I am trying to use the undelete.exe command to recover a file. I have navigated to the directory that the file was in, and typed undelete /list (after locking HD). This is what it is looking like on my screen:

c:\windows\applic~1\undelete /list
File Specifications *.*

This is as far as I am getting. The computer does not respond to Ctrl+C...have to Ctrl+Alt+Del to get out.
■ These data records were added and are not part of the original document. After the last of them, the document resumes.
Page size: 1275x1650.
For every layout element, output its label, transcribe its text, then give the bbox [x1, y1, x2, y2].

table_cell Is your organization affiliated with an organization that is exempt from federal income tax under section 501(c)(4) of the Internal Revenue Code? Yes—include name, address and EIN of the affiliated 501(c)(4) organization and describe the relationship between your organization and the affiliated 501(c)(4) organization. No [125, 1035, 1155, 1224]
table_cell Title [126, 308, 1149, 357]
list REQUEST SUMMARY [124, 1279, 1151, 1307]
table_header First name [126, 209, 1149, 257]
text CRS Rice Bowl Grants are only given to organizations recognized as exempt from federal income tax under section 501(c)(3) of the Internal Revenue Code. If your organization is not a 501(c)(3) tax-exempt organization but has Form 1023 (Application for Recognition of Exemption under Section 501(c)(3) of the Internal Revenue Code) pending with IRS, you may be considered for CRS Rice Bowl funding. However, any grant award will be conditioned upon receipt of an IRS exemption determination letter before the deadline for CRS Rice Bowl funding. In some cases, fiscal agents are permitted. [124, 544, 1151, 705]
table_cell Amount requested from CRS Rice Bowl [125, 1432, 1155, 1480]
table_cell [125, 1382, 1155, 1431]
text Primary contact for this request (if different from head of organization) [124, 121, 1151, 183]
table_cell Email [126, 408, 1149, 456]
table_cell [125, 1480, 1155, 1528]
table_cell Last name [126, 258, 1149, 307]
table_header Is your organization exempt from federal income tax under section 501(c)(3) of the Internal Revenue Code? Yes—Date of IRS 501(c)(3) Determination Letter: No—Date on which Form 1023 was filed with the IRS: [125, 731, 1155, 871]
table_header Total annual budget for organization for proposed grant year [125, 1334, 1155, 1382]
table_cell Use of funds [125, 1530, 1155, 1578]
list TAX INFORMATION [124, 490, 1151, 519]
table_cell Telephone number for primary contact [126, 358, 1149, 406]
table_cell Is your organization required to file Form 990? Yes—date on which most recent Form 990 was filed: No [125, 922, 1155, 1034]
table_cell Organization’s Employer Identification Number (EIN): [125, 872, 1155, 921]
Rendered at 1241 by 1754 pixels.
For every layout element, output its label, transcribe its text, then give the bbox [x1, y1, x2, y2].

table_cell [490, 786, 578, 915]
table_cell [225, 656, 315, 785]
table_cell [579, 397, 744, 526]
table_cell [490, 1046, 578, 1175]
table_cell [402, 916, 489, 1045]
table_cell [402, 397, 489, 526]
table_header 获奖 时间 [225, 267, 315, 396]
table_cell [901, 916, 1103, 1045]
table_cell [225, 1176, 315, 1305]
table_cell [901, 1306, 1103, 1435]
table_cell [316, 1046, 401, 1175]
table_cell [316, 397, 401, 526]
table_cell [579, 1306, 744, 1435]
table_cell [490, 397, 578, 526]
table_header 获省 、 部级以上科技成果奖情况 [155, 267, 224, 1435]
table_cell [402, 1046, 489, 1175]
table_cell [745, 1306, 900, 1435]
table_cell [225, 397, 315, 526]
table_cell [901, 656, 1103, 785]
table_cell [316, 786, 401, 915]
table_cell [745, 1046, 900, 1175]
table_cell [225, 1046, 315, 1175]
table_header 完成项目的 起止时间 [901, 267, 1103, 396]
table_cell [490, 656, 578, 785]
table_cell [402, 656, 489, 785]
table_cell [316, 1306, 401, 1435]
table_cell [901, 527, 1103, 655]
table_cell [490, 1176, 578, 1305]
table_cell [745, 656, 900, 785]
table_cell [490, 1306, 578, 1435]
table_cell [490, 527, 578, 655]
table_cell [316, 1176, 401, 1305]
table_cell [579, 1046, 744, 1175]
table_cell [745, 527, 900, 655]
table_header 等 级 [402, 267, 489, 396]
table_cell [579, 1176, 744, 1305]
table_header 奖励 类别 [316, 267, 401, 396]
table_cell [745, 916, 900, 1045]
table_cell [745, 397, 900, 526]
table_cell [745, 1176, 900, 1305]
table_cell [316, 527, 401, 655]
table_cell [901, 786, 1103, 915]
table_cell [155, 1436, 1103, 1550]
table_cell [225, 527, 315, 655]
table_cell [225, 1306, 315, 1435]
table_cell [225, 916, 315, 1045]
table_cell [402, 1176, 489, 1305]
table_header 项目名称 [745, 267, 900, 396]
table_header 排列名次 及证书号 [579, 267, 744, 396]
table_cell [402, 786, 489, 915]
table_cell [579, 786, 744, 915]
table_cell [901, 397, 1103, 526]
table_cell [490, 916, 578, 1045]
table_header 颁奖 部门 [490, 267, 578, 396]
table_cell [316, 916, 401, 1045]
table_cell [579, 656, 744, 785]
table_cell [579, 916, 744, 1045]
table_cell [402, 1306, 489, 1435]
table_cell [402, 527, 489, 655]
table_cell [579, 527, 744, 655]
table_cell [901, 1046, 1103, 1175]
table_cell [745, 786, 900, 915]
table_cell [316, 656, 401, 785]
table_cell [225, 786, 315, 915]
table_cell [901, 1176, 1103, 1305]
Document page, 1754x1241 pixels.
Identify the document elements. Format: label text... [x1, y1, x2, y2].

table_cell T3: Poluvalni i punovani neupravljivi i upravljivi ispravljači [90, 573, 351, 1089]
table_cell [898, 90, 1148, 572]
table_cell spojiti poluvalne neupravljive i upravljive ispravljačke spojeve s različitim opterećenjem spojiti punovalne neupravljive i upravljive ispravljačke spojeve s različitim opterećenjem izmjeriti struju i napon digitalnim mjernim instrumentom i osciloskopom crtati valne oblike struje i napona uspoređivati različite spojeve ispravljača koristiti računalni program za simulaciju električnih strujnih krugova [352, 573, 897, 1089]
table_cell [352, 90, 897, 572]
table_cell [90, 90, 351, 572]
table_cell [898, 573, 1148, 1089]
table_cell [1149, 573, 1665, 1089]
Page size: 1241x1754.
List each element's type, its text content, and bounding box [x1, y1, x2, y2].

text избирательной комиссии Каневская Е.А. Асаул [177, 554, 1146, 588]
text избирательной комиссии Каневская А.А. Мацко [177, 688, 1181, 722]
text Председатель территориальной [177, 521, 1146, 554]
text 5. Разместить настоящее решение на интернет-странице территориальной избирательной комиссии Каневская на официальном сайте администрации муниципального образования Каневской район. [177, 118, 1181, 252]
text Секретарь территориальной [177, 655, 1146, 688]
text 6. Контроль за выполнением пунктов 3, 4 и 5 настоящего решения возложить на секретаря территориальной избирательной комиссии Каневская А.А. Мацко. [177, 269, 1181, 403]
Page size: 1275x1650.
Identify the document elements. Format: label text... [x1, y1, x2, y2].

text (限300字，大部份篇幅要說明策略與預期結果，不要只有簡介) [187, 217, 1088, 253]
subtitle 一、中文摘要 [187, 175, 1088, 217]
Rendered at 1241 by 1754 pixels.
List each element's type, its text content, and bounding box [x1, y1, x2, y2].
The keyboard is not totally locked up, though, as the NumLock key is still working.

Do I have a bad copy of the undelete utility, or am I missing something?

Please help!!! I severely need this file!!!!

Thanks,
JB


----------



## cybertech (Apr 16, 2002)

What version of windows?

Oh, 98...

This program / command was designed to only be ran in MS-DOS versions 5.0 to 6.22. If you have upgraded to Windows 95, Windows 98, Windows NT, or any other Operating system this command will not restore any information but may possibly cause additional issues with the Hard Drive if ran. If you currently are running a different operating system it is recommended that you pay a third party to restore the information from your Hard Drive. Or possibly purchase a program capable of restoring files

This site indicates that command does not work in W98.


----------



## jbcanadian (Jun 16, 2003)

Windows 98 was the OS, but it is dead now.


----------



## cybertech (Apr 16, 2002)

So if are you booting with a 5.0 or 6.22 boot disk it should be ok. If it's freezing up it could be a bad spot on the hard drive.


----------



## jbcanadian (Jun 16, 2003)

Thanks. I am running a scandisk now to check on that. Hopefully scandisk will find an error or 3 and clean it up. 

Says it is going to take 2.5 hours to complete. I'll post again to bring you up to speed. Thanks for your help on this one!!

JB


----------



## cybertech (Apr 16, 2002)

:up:


----------



## brushmaster1 (Jun 15, 2002)

If you have your hard disk formatted with FAT 32, Undelete will NOT work.


----------



## Squashman (Apr 4, 2003)

You could try this.
http://www.snapfiles.com/get/restoration.html


----------